Below are the records; copy out every line that holds the word "Giám".

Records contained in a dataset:
■ ■ ■ ■

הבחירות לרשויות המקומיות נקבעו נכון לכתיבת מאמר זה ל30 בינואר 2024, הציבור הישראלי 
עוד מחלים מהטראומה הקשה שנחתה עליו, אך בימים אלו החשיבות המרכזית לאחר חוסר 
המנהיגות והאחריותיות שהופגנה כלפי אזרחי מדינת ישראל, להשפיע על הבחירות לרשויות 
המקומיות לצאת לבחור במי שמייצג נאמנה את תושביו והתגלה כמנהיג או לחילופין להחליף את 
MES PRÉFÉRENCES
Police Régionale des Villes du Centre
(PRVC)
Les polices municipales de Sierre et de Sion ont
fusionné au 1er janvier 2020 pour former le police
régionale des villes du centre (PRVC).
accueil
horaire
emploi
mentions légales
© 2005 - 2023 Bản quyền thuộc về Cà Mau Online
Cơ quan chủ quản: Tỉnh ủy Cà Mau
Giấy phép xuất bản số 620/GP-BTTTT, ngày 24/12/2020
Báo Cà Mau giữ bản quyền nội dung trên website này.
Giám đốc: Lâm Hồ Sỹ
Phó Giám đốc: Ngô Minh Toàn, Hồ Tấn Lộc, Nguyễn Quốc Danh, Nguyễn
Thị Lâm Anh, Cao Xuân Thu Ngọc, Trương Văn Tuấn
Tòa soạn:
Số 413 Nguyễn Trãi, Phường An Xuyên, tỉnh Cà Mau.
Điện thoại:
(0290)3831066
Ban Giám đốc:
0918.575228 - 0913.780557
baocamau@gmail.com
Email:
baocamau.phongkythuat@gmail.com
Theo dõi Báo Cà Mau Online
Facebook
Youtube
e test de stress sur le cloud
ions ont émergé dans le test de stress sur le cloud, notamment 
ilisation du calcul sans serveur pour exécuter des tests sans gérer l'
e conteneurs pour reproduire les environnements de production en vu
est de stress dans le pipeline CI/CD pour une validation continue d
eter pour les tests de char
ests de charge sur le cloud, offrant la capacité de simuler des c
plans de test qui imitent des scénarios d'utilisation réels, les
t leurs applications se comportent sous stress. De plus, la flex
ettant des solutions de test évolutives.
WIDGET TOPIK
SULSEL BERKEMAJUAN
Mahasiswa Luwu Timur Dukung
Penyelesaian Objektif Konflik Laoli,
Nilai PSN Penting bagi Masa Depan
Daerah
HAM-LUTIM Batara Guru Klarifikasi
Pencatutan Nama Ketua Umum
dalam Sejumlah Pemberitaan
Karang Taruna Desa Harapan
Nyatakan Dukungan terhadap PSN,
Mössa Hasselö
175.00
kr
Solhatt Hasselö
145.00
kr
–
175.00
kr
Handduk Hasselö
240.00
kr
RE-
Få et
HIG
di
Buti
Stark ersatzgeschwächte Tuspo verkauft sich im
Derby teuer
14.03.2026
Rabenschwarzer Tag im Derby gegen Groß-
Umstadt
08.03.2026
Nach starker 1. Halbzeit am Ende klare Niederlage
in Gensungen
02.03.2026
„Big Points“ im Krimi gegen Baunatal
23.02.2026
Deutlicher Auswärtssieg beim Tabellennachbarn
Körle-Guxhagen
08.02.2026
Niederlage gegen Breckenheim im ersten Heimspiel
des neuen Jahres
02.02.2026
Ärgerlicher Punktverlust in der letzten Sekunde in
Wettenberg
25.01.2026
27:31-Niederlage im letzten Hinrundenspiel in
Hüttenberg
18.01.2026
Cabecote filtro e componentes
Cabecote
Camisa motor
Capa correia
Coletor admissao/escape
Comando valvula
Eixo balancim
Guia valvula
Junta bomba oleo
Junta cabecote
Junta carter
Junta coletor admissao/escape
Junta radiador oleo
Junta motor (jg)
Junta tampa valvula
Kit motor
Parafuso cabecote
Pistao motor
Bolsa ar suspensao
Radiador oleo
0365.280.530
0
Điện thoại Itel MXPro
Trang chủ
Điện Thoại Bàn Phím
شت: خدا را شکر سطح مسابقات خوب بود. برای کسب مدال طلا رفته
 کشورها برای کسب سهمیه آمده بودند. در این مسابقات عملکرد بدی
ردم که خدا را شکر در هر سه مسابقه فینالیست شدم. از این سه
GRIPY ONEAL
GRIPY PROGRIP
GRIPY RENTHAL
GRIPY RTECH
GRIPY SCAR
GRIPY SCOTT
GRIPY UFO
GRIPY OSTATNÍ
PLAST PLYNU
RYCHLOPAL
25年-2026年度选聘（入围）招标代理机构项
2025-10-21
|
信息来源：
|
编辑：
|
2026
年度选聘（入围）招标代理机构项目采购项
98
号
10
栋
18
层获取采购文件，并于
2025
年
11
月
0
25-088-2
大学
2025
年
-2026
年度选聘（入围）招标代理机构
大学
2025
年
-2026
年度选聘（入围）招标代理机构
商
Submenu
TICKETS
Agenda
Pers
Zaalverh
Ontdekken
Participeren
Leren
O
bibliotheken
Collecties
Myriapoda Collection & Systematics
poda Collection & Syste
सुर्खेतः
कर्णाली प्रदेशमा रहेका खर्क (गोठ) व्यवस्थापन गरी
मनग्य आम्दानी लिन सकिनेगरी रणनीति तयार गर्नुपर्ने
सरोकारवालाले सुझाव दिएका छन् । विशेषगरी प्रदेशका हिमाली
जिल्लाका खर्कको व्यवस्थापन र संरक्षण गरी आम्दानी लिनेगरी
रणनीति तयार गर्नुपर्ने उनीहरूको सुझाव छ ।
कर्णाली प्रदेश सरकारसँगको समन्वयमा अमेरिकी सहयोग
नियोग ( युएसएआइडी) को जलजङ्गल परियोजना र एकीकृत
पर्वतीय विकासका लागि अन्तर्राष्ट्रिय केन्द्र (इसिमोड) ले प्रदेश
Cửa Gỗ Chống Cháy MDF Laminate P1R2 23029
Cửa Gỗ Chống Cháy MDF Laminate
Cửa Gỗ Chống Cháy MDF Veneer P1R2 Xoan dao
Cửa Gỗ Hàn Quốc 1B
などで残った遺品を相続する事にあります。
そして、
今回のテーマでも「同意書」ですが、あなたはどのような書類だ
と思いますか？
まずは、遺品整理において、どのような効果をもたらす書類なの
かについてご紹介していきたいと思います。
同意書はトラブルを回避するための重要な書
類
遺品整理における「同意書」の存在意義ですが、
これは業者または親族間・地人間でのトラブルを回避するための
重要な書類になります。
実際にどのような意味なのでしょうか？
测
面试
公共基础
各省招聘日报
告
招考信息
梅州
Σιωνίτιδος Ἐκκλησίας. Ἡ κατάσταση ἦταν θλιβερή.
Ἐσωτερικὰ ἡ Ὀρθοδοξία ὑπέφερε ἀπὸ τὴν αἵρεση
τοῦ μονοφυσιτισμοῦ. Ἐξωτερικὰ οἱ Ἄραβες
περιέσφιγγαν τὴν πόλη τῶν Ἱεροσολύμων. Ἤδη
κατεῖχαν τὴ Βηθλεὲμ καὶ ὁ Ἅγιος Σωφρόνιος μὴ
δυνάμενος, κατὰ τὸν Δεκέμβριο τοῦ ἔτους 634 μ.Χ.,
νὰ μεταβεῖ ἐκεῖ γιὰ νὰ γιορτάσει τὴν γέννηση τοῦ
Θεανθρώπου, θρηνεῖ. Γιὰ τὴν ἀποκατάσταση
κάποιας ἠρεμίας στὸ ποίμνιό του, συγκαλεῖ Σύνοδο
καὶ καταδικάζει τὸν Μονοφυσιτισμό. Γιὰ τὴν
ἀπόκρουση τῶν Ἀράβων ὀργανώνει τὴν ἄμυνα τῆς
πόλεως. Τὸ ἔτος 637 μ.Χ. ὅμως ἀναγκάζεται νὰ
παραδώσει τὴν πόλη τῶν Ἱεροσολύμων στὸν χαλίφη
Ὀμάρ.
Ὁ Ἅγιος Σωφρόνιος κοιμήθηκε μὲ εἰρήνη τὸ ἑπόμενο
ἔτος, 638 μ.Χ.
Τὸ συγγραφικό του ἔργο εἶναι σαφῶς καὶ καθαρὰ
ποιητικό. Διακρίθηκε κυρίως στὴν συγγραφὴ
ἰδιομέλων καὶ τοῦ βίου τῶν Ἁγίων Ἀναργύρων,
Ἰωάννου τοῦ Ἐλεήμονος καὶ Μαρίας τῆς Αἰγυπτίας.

■ ■ ■ ■

Task answer:
Giám đốc: Lâm Hồ Sỹ
Phó Giám đốc: Ngô Minh Toàn, Hồ Tấn Lộc, Nguyễn Quốc Danh, Nguyễn
Ban Giám đốc:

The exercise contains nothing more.